The U.S. government is worried about the improper release of federal information that finds its way into the electronic IT systems of all federal contractors. In a recent notice, the government said it was seeking comment from the business community on a proposal to tighten security related to the transmission of “non-public” information through the IT systems of contractors working for federal agencies.
The proposal covers the full range of all contracting activities — from construction projects, to IT systems, to consumer product protections.
Generally, the rule would apply to contracts valued at more than US$150,000, but it could be invoked for smaller contracts if the government deemed it necessary to do so. The proposal applies to all federal contractors and appropriate subcontractors, regardless of size or business ownership.
The proposal, published in the Aug. 24 Federal Register, would add a contract clause to address the basic safeguarding of contractor information systems “that contain or process information provided by or generated for” the government, except for public information.
The Federal Acquisition Regulation (FAR) notice covers such IT venues as public computers or websites, transmission of electronic information, and voice and fax transmissions. In addition, the proposal covers functional operations involving physical and electronic barriers, sanitization, intrusion protection and transfer limitations.
While contractors must be mindful of handling government information, currently there are no standard contractual clauses or obligations that require contractors to follow any particular standard of care for safeguarding non-public data, observed Jon Burd, an attorney with Wiley Rein.
“The proposed rule attempts to close the gap by imposing minimum contractual obligations on contractors and subcontractors to implement and adhere to basic information safeguarding protocols,” he told the E-Commerce Times.
The agencies that make up the government’s FAR Council — the Department of Defense, the General Services Administration, and the National Aeronautics and Space Administration — concluded that the proposed requirements are an extension of mandates of the Federal Information Security Management Act of 2002 (FISMA).
Views Differ on Impact
The government downplayed the proposal’s potential burden on contractors.
“The resultant cost impact is considered not significant, since the first-level protective measures, such as updated virus protection or the latest security software patches, are typically employed as part of the routine course of doing business,” GSA said in the proposal.
Conversely, the lack of protection in contractor IT systems could be important — impede federal IT performance and potentially lead to the loss of valuable information.
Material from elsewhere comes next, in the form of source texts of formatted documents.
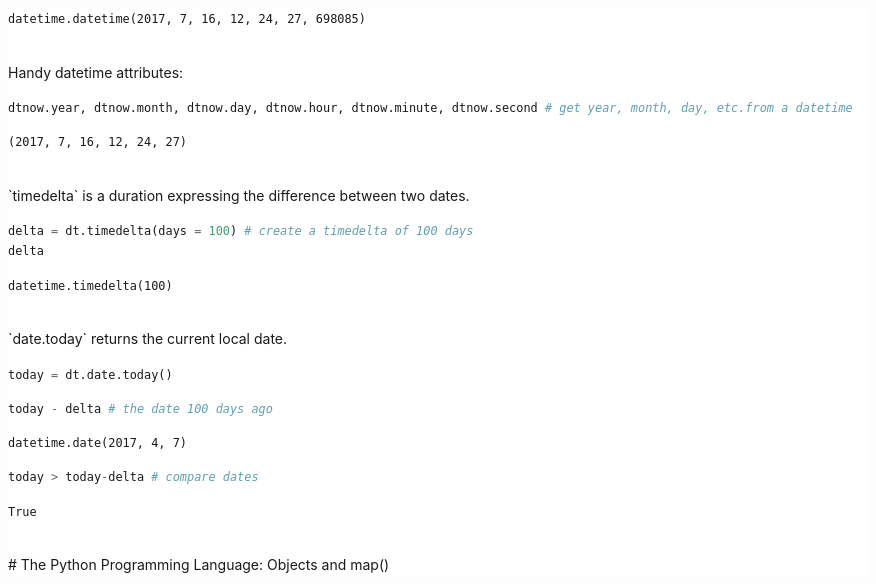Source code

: 


    datetime.datetime(2017, 7, 16, 12, 24, 27, 698085)



<br>
Handy datetime attributes:


```python
dtnow.year, dtnow.month, dtnow.day, dtnow.hour, dtnow.minute, dtnow.second # get year, month, day, etc.from a datetime
```




    (2017, 7, 16, 12, 24, 27)



<br>
`timedelta` is a duration expressing the difference between two dates.


```python
delta = dt.timedelta(days = 100) # create a timedelta of 100 days
delta
```




    datetime.timedelta(100)



<br>
`date.today` returns the current local date.


```python
today = dt.date.today()
```


```python
today - delta # the date 100 days ago
```




    datetime.date(2017, 4, 7)




```python
today > today-delta # compare dates
```




    True



<br>
# The Python Programming Language: Objects and map()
As a result, “the benefit of securely receiving and processing government information that will be resident on, or transiting through contractor information systems offers substantial value to contractors and the government by reducing vulnerabilities to contractor systems by keeping information safe,” GSA said.
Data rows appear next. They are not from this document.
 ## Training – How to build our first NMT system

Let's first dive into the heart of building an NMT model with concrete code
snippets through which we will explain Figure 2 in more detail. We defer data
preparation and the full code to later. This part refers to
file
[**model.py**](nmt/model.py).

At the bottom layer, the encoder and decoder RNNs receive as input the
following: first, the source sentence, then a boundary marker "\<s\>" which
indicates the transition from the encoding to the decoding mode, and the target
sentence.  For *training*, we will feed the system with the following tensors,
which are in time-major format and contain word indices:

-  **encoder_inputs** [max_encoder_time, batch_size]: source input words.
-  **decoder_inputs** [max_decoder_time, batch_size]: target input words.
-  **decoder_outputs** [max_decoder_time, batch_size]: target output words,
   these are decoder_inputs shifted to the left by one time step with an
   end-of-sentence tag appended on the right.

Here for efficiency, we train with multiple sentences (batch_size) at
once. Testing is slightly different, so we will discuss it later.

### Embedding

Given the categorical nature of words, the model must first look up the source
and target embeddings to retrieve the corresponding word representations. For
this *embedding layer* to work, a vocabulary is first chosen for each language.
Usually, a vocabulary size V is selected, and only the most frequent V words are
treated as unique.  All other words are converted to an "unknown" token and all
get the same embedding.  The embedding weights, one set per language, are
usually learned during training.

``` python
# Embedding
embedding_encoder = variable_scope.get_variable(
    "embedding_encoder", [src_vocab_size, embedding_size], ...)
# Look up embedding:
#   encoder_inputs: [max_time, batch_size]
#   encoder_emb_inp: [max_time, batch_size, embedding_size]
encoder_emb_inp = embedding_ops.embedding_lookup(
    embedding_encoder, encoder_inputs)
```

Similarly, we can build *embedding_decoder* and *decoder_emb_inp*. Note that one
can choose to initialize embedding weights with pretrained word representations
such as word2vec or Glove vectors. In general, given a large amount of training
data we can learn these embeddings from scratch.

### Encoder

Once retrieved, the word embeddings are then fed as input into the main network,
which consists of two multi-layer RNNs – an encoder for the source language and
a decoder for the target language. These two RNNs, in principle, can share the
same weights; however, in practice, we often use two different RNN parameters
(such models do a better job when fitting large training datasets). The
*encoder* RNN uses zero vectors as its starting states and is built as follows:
As often happens with government proposals, however, the devil is in the details.
“Although the individual requirements may not appear independently burdensome, taken together, the proposed rule imposes yet another layer of compliance obligations on government contractors that will require coordination amongst contractors, contractor employees, subcontract administrators, and information technology specialists to ensure compliance,” noted Erin Sheppard, an attorney at McKenna Long & Aldridge.
Also, there are ambiguities in the proposal’s language urging contractors to review and comment on the notice, Sheppard pointed out.
For example, the proposed rule would prohibit federal contractors from using publicly available devices such as computers at airport kiosks or hotel business centers. The proposal requires that contractors protect government information “by at least one physical and one electronic barrier (e.g., locked container or room, login and password) when not under direct individual control.
IT Resources Deemed Adequate
However light or heavy the burden of compliance may be, most major federal contractors should be able to address the proposal with existing IT resources, Sheppard suggested.
“Many sophisticated government contractors may already have similar safeguards in place, and will therefore not feel much of an impact from the proposed rule beyond ensuring compliance with subcontract flow-down requirements,” she told the E-Commerce Times.
For businesses serving the government, the proposed rule “could present an opportunity for vendors to assist the less-sophisticated government contractors, but we do not see this rule as creating much of a new market for such products and services with the more sophisticated government contractors who already have such safeguards in place,” Sheppard said.
“The proposed rule does not have a direct effect on individual agency IT acquisition policies,” she added.
“Obviously, the proposed rule would require covered contractors to implement basic intrusion protection measures, such as antivirus and antispyware products,” Wiley Rein’s Burd said.
“Most large and mid-size businesses employ these types of products in the normal course, because they are sound business practices in today’s environment, so it is difficult for me to imagine a significant new opportunity for the IT companies who provide those products,” he added.
“Many of the proposed requirements are behavioral and will depend on contractor personnel, just as much as technology standards, to ensure compliance,” Burd said.
The impact of the proposal on the current drive to improve IT performance throughout the federal government would be minimal, he suggested.
“I would not expect this proposed rule to in any way affect other federal IT initiatives, especially those focused on the federal government’s own IT products and services requirements,” said Burd.
The government is taking comments on the proposal (referenced as FAR Case 2011-020) through Oct. 23.